The abortion legislation is in the Crimes Act 1961 and in the Contraception Sterilisation and Abortion Act 1977 which was passed in accordance with the recommendations of the Royal Commission on Contraception Sterilisation and Abortion appointed by the Labour government in 1975.

The Royal Commission reported to Parliament in 1977 that; “The unborn child, as one of the weakest, the most vulnerable and most defenceless forms of humanity, should receive protection.”

s187A of the Crimes Act limits abortion to 20 weeks.

Without s187A, abortion becomes legal up to birth.

When pressed on her proposal, Jacinda Ardern said; We have time periods already set out in the law and I am not proposing changes to that. I am proposing it comes out of the Crimes Act.”

Whilst the Prime Minister has rejected the most extreme proposal of abortion to birth put forward by abortion pressure group ALRANZ (Abortion Law Reform Association of New Zealand), headed up by American abortion lobbyist Terry Bellamak, she has still committed to weakening New Zealand’s abortion laws, and is still providing very little detail on how this would work in practice.

Contrary to misrepresentation by pro-abortion groups, any New Zealand woman who has an abortion under the current legislative guidelines and protections is not committing an illegal act, and is therefore not considered a criminal. This claim is simply false scaremongering aimed at deceiving people into supporting the introduction of an extreme abortion law in New Zealand.
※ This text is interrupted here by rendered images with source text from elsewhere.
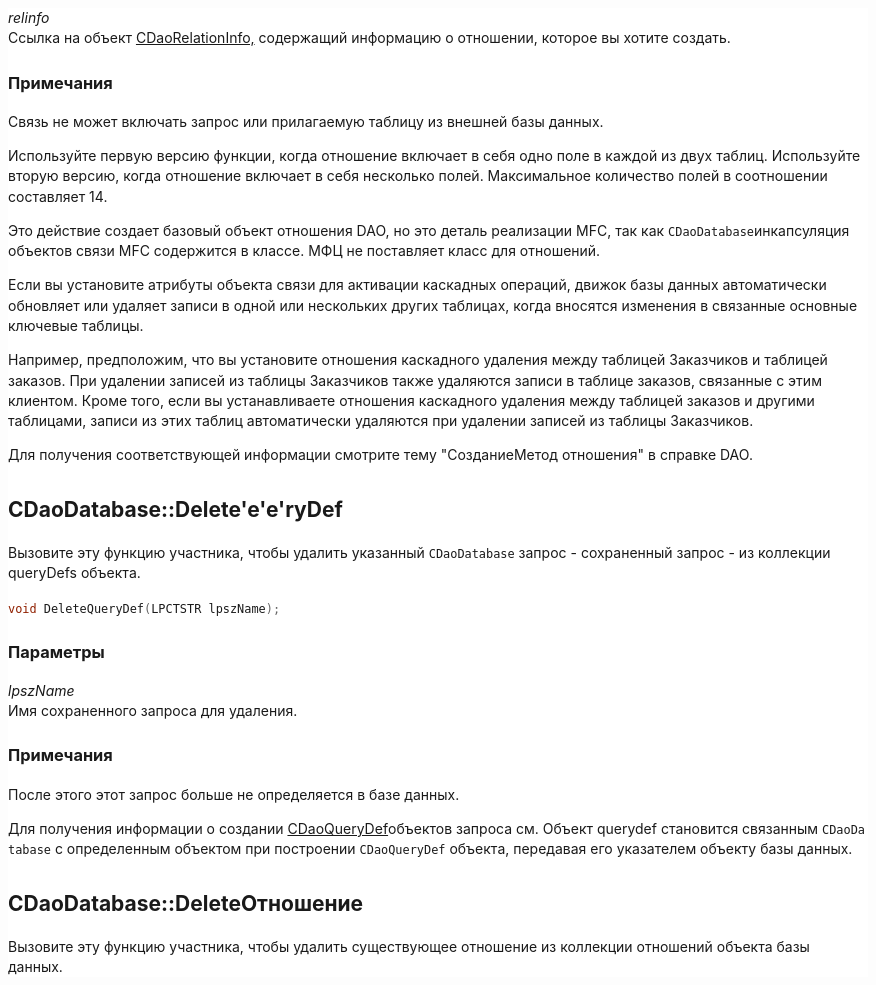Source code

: *relinfo*<br/>
Ссылка на объект [CDaoRelationInfo,](../../mfc/reference/cdaorelationinfo-structure.md) содержащий информацию о отношении, которое вы хотите создать.

### <a name="remarks"></a>Примечания

Связь не может включать запрос или прилагаемую таблицу из внешней базы данных.

Используйте первую версию функции, когда отношение включает в себя одно поле в каждой из двух таблиц. Используйте вторую версию, когда отношение включает в себя несколько полей. Максимальное количество полей в соотношении составляет 14.

Это действие создает базовый объект отношения DAO, но это деталь реализации MFC, так как `CDaoDatabase`инкапсуляция объектов связи MFC содержится в классе. МФЦ не поставляет класс для отношений.

Если вы установите атрибуты объекта связи для активации каскадных операций, движок базы данных автоматически обновляет или удаляет записи в одной или нескольких других таблицах, когда вносятся изменения в связанные основные ключевые таблицы.

Например, предположим, что вы установите отношения каскадного удаления между таблицей Заказчиков и таблицей заказов. При удалении записей из таблицы Заказчиков также удаляются записи в таблице заказов, связанные с этим клиентом. Кроме того, если вы устанавливаете отношения каскадного удаления между таблицей заказов и другими таблицами, записи из этих таблиц автоматически удаляются при удалении записей из таблицы Заказчиков.

Для получения соответствующей информации смотрите тему "СозданиеМетод отношения" в справке DAO.

## <a name="cdaodatabasedeletequerydef"></a><a name="deletequerydef"></a>CDaoDatabase::Delete'e'e'ryDef

Вызовите эту функцию участника, чтобы удалить указанный `CDaoDatabase` запрос - сохраненный запрос - из коллекции queryDefs объекта.

```cpp
void DeleteQueryDef(LPCTSTR lpszName);
```

### <a name="parameters"></a>Параметры

*lpszName*<br/>
Имя сохраненного запроса для удаления.

### <a name="remarks"></a>Примечания

После этого этот запрос больше не определяется в базе данных.

Для получения информации о создании [CDaoQueryDef](../../mfc/reference/cdaoquerydef-class.md)объектов запроса см. Объект querydef становится связанным `CDaoDatabase` с определенным объектом при построении `CDaoQueryDef` объекта, передавая его указателем объекту базы данных.

## <a name="cdaodatabasedeleterelation"></a><a name="deleterelation"></a>CDaoDatabase::DeleteОтношение

Вызовите эту функцию участника, чтобы удалить существующее отношение из коллекции отношений объекта базы данных.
The existing safeguards are there to protect women from unlicensed premises and coercion.

Our ultimate goal is to make abortion ‘unthinkable’!

Where do the Government parties stand?

While the Labour party don’t have an official policy on abortion, our new Prime Minister Jacinda supports decriminalisation. The Green Party policy is to decriminalise abortion. NZ First believes abortions should be safe, legal and rare, and that any change must be subject to a binding referendum. Winston Peters is personally opposed to decriminalisation.